霖霖細雨自灰色的屋檐角滴下來,打在青石板上,澆濕了地面,也澆濕了人的心。

長廊下,紅衣如火,靜靜地立著一個散發女子。她的眼眸深邃,靜靜地看著這綿綿細雨,不知在想些什麽。

望著那雨中的女子,齊仲來腦海中,又浮現她幼時摸樣:小小的她,紮著兩個發髻,穿著一件粉色的襦裙,在雨中奔跑,一邊跑,一邊開心地叫著:賀哥哥,賀哥哥,快來追我啊!

那時候的她,多麽無憂無慮啊。可是如今……

全怪他當初沒有牽住她,讓她獨自一人經歷了那麽多的苦楚,才成了今日這般的樣子。

齊仲來慢慢地走近她,輕輕地喚了一聲:“公主。”

季溫玉這才發現他的存在,她回過頭來,臉上依舊平靜如水,輕輕地問道:“元雍如何了?”

齊仲來搖搖頭,面露難色。

“沒出息的東西!”季溫玉冷哼一聲,“為了一個死去的孟一,便將覆國大業置之不理,像什麽樣子?走,帶我去看他。”

說完,她轉身便走,紅色的衣袂在雨中飄揚。

穿過幾條長廊,走過幾處亭臺,季溫玉始終走在前面,而齊仲來默默地跟在她身後,對她,他始終都不會越了雷池。

*

兩人一前一後,來到一座閣樓前。

推開門,一股濃烈的酒味撲鼻而來,屋內一片狼藉,恒升正爛醉如泥地癱倒在地上,身旁是七倒八歪的酒壺。聽到聲響,他也不做任何反應。

季溫玉走過去,一腳踹在恒升的身上。

恒升這才微微地睜開眼睛,迷迷糊糊地看了一眼來人,喊了一聲:“姐姐。”

季溫玉面色陰沈,從袖中抽出一副畫,狠狠地扔到他面前。

那畫慢慢地攤開,裏面赫然畫著一個熟悉的面容。這畫的背景,卻是群山連綿,顯然是河黨山地。

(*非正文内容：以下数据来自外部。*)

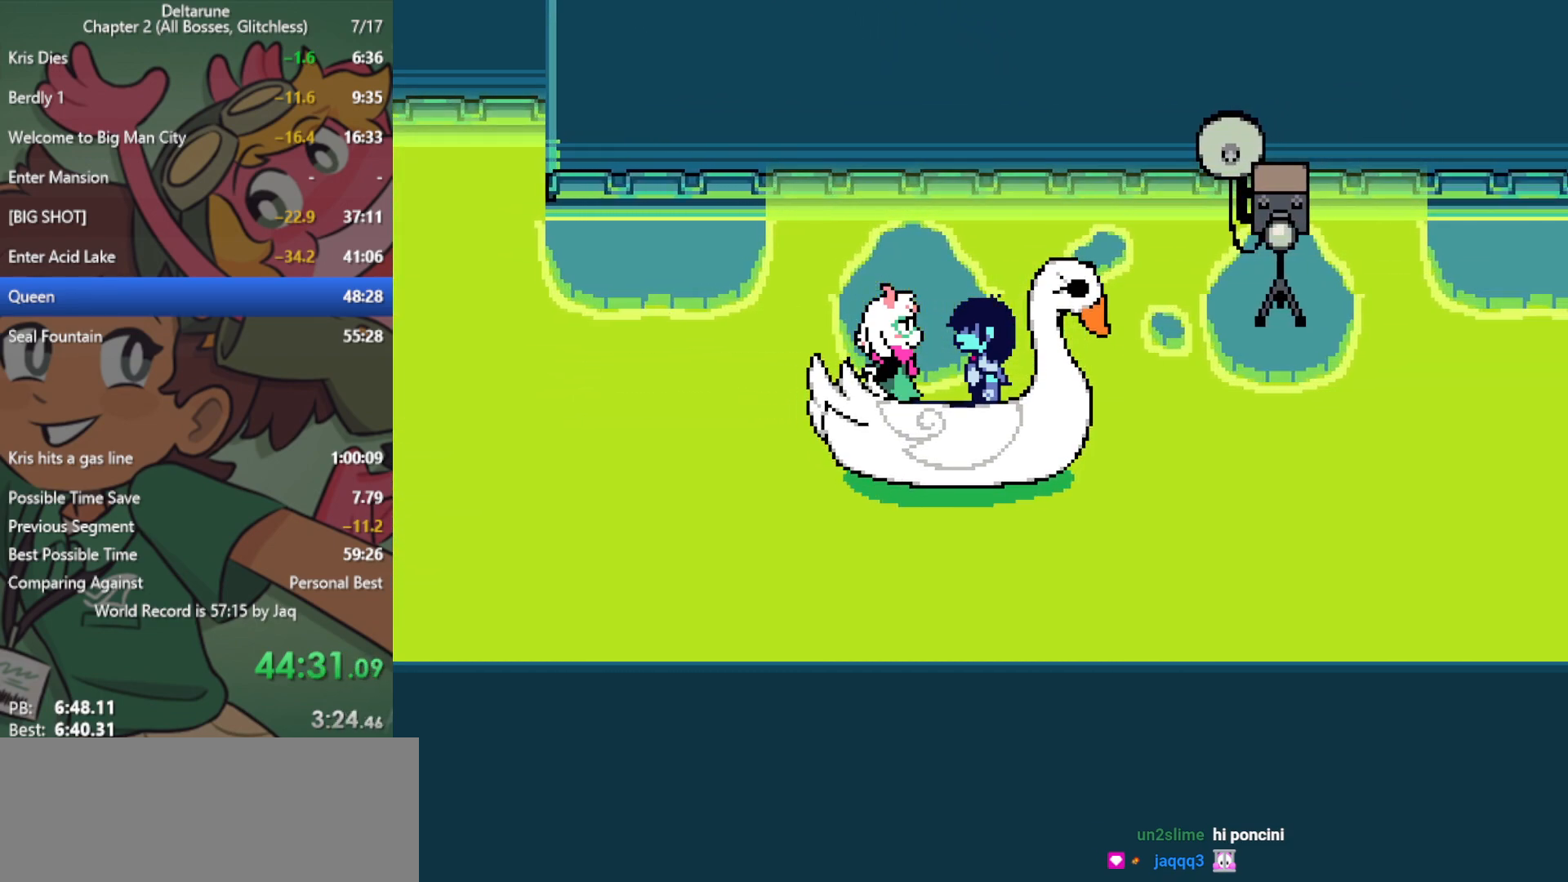
{"keys": ["left", "x", "z"], "events": [[17, "return", "down"], [67, "return", "up"], [67, "z", "down"], [150, "return", "down"], [150, "z", "up"], [250, "return", "up"], [333, "return", "down"], [433, "return", "up"], [433, "z", "down"]]}
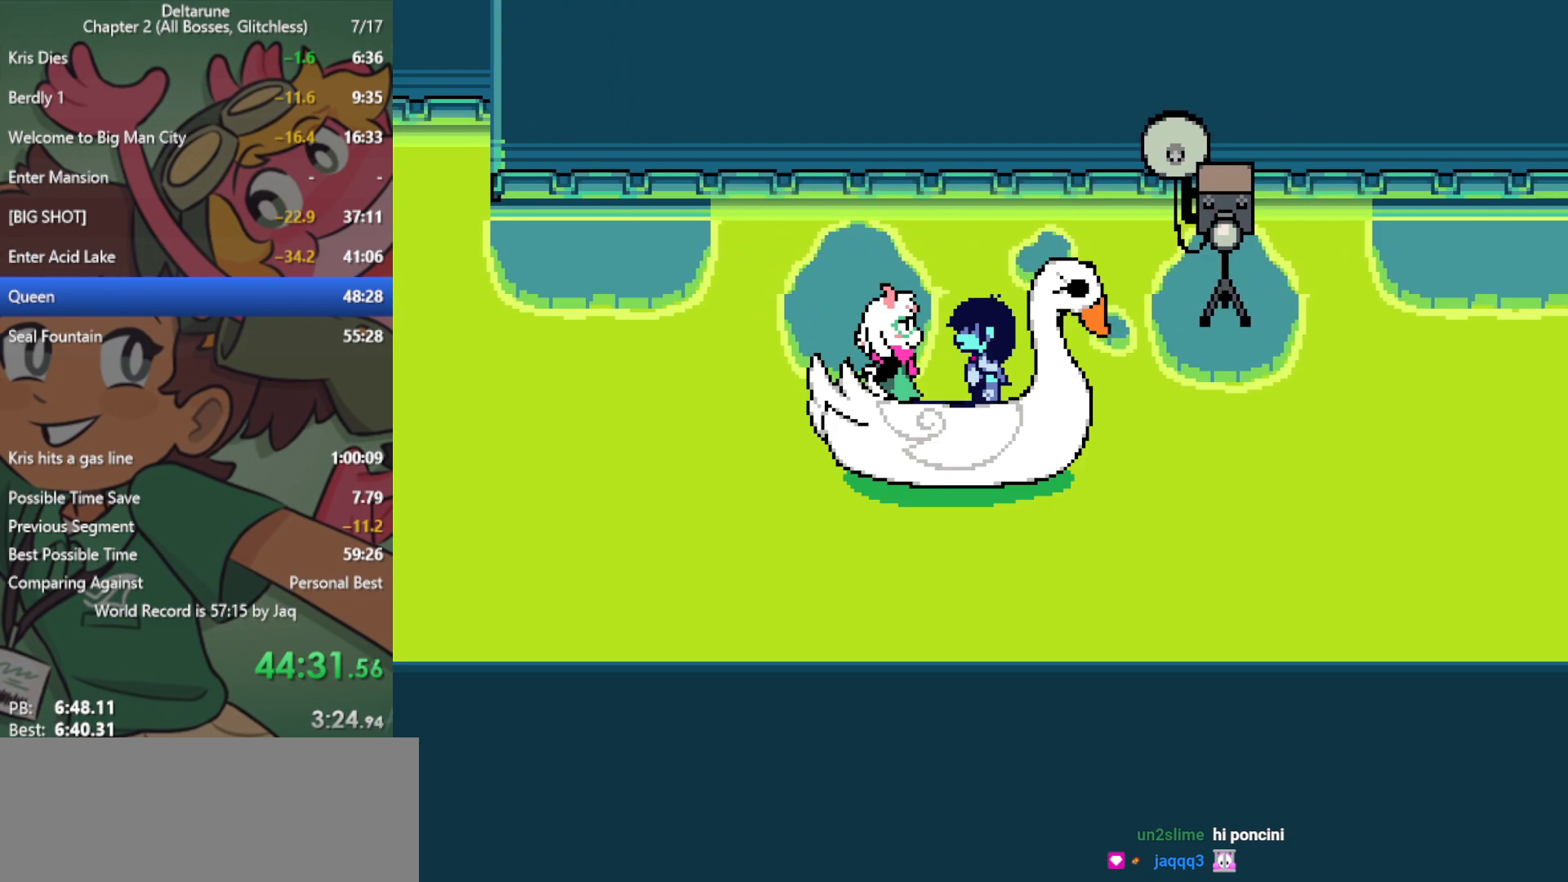
{"keys": ["left", "x"], "events": [[17, "return", "down"], [17, "z", "up"], [67, "return", "up"], [117, "z", "down"], [150, "z", "up"], [200, "return", "down"], [250, "return", "up"], [250, "z", "down"], [300, "z", "up"], [383, "return", "down"], [433, "return", "up"], [433, "z", "down"], [483, "z", "up"]]}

恒升的眼睛驀地睜大,原本醉意朦朧的眼神瞬間變得清醒,他顫抖著手拿起那幅畫,緊緊地貼在胸口,仿佛溺水之人抓住了最後一根稻草。

“她……她沒死?”

季溫玉看著他那副失魂落魄的模樣,心中愈發惱怒,“是,她大難不死,如今卻幫著北淩來對付咱們!因為她,胡人大軍死傷慘重,你對得起燕族對你的信任嗎?對得起那些為了中洲覆國大業,而犧牲的將士們嗎?”

恒升仿佛沒有聽到她的話,只是將那畫緊緊地抱在懷裏,嘴裏不停地念著:“北歌,北歌……”

季溫玉冷冷地看著他,心中愈發失望。她俯下身,在恒升耳邊輕聲說道:“弟弟,若是你再不振作起來,為我中洲人軍拼殺,定會派人殺了蘇北歌,免得她再繼續禍害我們。讓更多的中洲人和胡人兄弟無故流血。”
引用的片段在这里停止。